Problem requirements: Copy the lines below exactly, starting with the first and finishing with the one holding "Dear Bilingualism SIG members!"; do not copy the pictures.

The input:
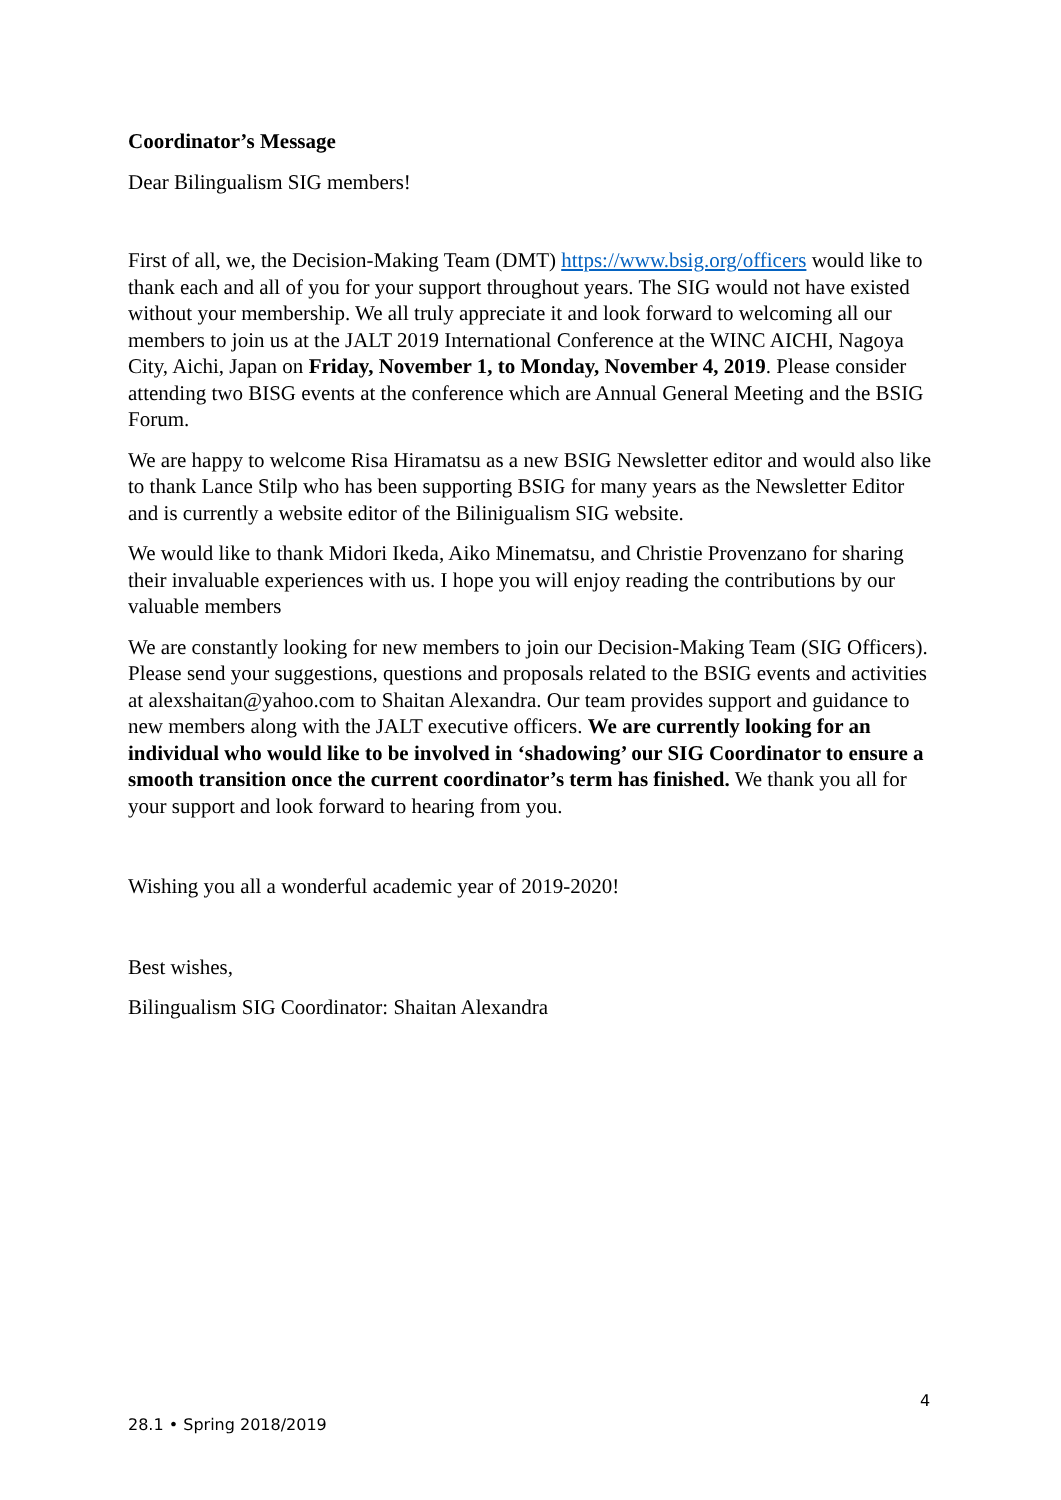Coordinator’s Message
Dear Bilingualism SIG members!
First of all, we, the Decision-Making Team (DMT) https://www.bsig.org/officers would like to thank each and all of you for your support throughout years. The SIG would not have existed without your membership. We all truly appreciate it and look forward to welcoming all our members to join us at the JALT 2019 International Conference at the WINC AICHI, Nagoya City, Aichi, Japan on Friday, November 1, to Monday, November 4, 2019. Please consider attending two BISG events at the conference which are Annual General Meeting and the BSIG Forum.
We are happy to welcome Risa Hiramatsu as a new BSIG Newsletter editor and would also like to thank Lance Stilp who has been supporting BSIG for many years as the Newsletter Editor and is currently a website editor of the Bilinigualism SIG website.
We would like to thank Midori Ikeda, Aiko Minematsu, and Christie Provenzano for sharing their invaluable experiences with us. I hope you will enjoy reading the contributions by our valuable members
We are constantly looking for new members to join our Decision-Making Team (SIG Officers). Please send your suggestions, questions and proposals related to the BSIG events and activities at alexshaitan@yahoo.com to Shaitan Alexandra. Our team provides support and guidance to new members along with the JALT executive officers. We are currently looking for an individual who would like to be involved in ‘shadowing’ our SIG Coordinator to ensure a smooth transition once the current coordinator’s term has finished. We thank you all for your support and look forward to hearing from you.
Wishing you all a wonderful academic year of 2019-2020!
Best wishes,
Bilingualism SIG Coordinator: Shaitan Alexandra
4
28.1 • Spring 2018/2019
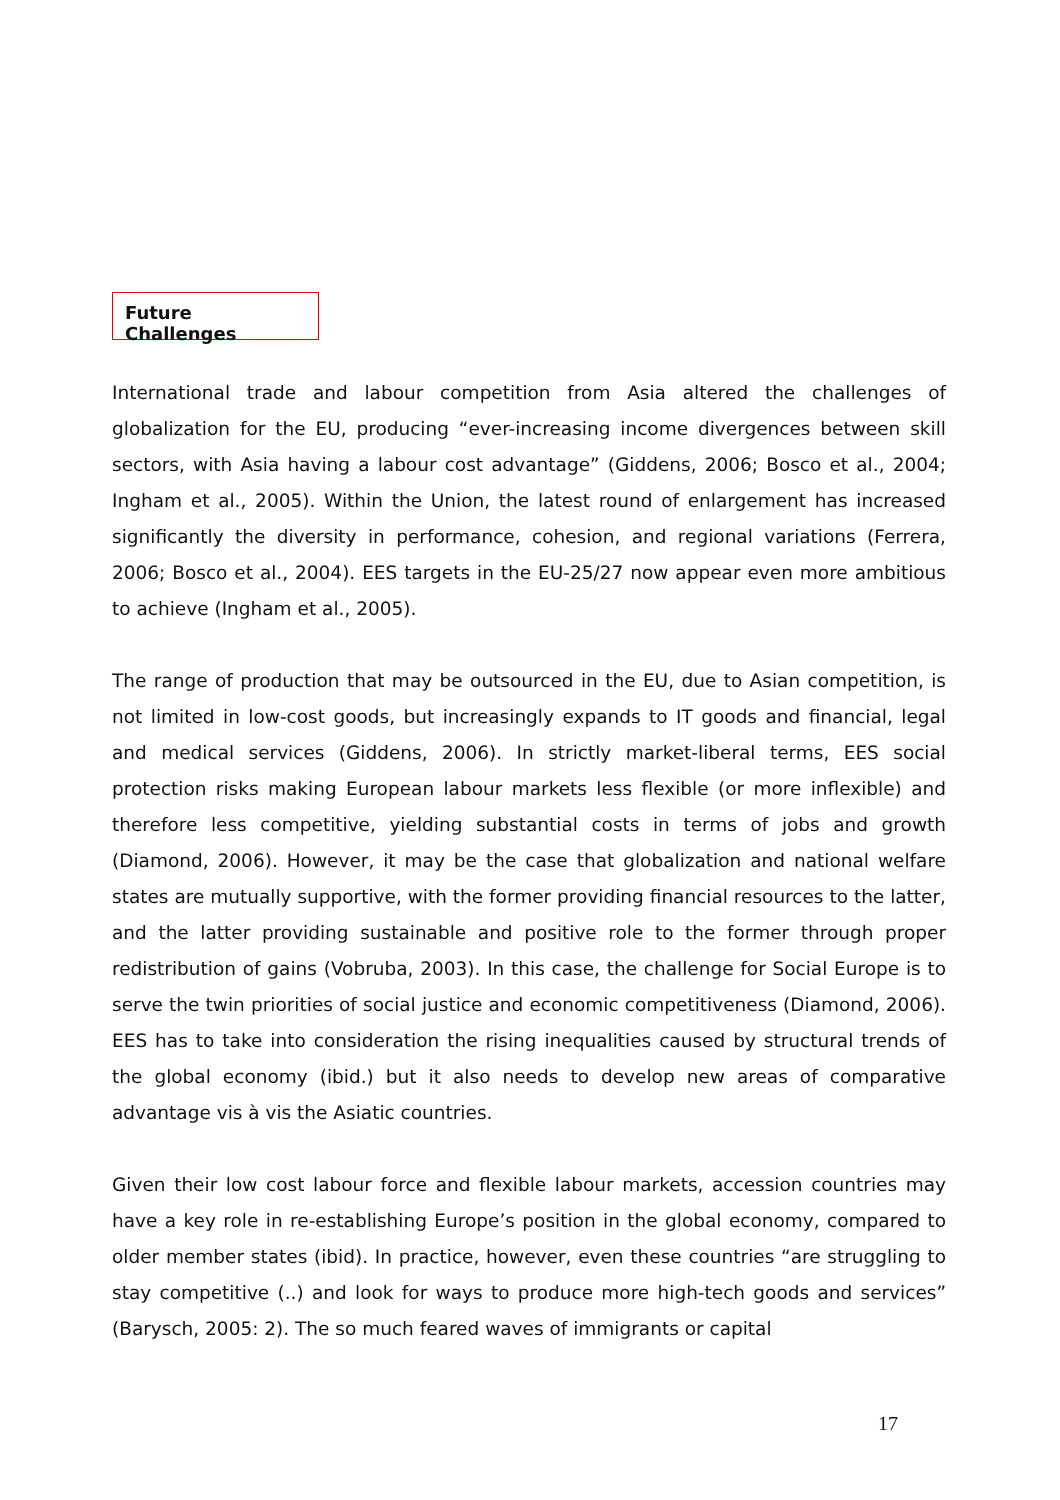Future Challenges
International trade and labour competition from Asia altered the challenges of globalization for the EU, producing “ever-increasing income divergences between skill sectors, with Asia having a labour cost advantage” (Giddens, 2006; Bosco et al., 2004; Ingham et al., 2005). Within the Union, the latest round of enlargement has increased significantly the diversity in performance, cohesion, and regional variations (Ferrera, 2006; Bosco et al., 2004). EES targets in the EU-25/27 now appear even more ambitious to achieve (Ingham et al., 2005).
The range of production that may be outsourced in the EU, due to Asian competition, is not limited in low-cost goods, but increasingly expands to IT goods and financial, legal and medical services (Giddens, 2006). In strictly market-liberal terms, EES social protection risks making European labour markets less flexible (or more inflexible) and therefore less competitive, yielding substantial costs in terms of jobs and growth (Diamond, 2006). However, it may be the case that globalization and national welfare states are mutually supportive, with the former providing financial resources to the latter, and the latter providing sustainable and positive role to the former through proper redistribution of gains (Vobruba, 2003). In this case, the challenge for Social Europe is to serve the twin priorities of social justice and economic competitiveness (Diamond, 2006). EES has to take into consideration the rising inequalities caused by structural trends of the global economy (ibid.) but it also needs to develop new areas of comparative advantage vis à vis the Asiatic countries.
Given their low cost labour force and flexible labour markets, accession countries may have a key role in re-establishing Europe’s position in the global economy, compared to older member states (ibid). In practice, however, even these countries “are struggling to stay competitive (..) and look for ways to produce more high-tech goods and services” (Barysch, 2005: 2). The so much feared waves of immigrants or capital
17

Result of this exercise:
Coordinator’s Message
Dear Bilingualism SIG members!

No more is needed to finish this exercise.